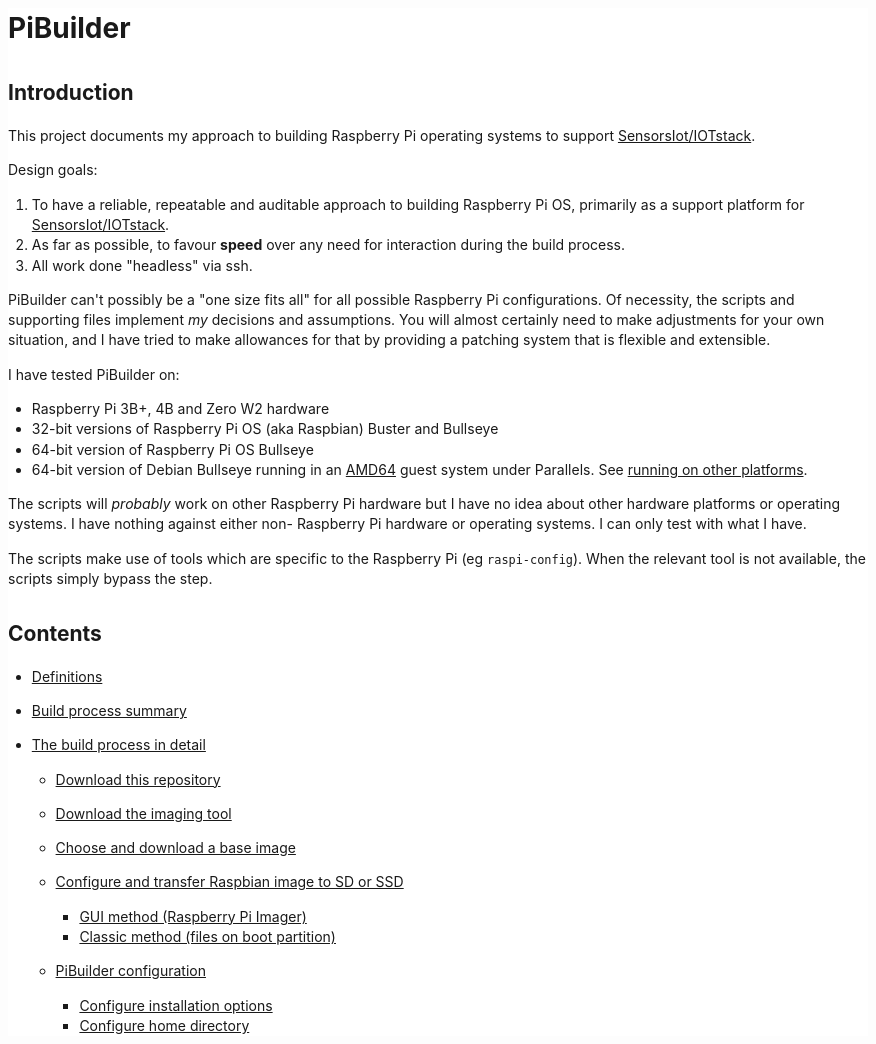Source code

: # PiBuilder

<a name="introduction"></a>
## Introduction

This project documents my approach to building Raspberry Pi operating systems to support [SensorsIot/IOTstack](https://github.com/SensorsIot/IOTstack).

Design goals:

1. To have a reliable, repeatable and auditable approach to building Raspberry Pi OS, primarily as a support platform for [SensorsIot/IOTstack](https://github.com/SensorsIot/IOTstack).
2. As far as possible, to favour **speed** over any need for interaction during the build process.
3. All work done "headless" via ssh.

PiBuilder can't possibly be a "one size fits all" for all possible Raspberry Pi configurations. Of necessity, the scripts and supporting files implement *my* decisions and assumptions. You will almost certainly need to make adjustments for your own situation, and I have tried to make allowances for that by providing a patching system that is flexible and extensible.

I have tested PiBuilder on:

* Raspberry Pi 3B+, 4B and Zero W2 hardware
* 32-bit versions of Raspberry Pi OS (aka Raspbian) Buster and Bullseye
* 64-bit version of Raspberry Pi OS Bullseye
* 64-bit version of Debian Bullseye running in an [AMD64](https://www.debian.org/distrib/netinst) guest system under Parallels. See [running on other platforms](#runOtherPlatform).

The scripts will *probably* work on other Raspberry Pi hardware but I have no idea about other hardware platforms or operating systems. I have nothing against either non- Raspberry Pi hardware or operating systems. I can only test with what I have.

The scripts make use of tools which are specific to the Raspberry Pi (eg `raspi-config`). When the relevant tool is not available, the scripts simply bypass the step.

<a name="toc"></a>
## Contents

- [Definitions](#definitions)
- [Build process summary](#buildProcessSummary)
- [The build process in detail](#buildProcessDetailed)

	- [Download this repository](#downloadRepo)
	- [Download the imaging tool](#downloadTool)
	- [Choose and download a base image](#chooseImage)
	- [Configure and transfer Raspbian image to SD or SSD](#burnImage)

		- [GUI method (Raspberry Pi Imager)](#burnGUI)
		- [Classic method (files on boot partition)](#burnClassic)

	- [PiBuilder configuration](#configPiBuilder)

		- [Configure installation options](#configOptions)
		- [Configure home directory](#configHome)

====================

**What you need to do**
Write out the material above exactly; no pictures.

**Written response**
Source code

: # PiBuilder

<a name="introduction"></a>
## Introduction

This project documents my approach to building Raspberry Pi operating systems to support [SensorsIot/IOTstack](https://github.com/SensorsIot/IOTstack).

Design goals:

1. To have a reliable, repeatable and auditable approach to building Raspberry Pi OS, primarily as a support platform for [SensorsIot/IOTstack](https://github.com/SensorsIot/IOTstack).
2. As far as possible, to favour **speed** over any need for interaction during the build process.
3. All work done "headless" via ssh.

PiBuilder can't possibly be a "one size fits all" for all possible Raspberry Pi configurations. Of necessity, the scripts and supporting files implement *my* decisions and assumptions. You will almost certainly need to make adjustments for your own situation, and I have tried to make allowances for that by providing a patching system that is flexible and extensible.

I have tested PiBuilder on:

* Raspberry Pi 3B+, 4B and Zero W2 hardware
* 32-bit versions of Raspberry Pi OS (aka Raspbian) Buster and Bullseye
* 64-bit version of Raspberry Pi OS Bullseye
* 64-bit version of Debian Bullseye running in an [AMD64](https://www.debian.org/distrib/netinst) guest system under Parallels. See [running on other platforms](#runOtherPlatform).

The scripts will *probably* work on other Raspberry Pi hardware but I have no idea about other hardware platforms or operating systems. I have nothing against either non- Raspberry Pi hardware or operating systems. I can only test with what I have.

The scripts make use of tools which are specific to the Raspberry Pi (eg `raspi-config`). When the relevant tool is not available, the scripts simply bypass the step.

<a name="toc"></a>
## Contents

- [Definitions](#definitions)
- [Build process summary](#buildProcessSummary)
- [The build process in detail](#buildProcessDetailed)

	- [Download this repository](#downloadRepo)
	- [Download the imaging tool](#downloadTool)
	- [Choose and download a base image](#chooseImage)
	- [Configure and transfer Raspbian image to SD or SSD](#burnImage)

		- [GUI method (Raspberry Pi Imager)](#burnGUI)
		- [Classic method (files on boot partition)](#burnClassic)

	- [PiBuilder configuration](#configPiBuilder)

		- [Configure installation options](#configOptions)
		- [Configure home directory](#configHome)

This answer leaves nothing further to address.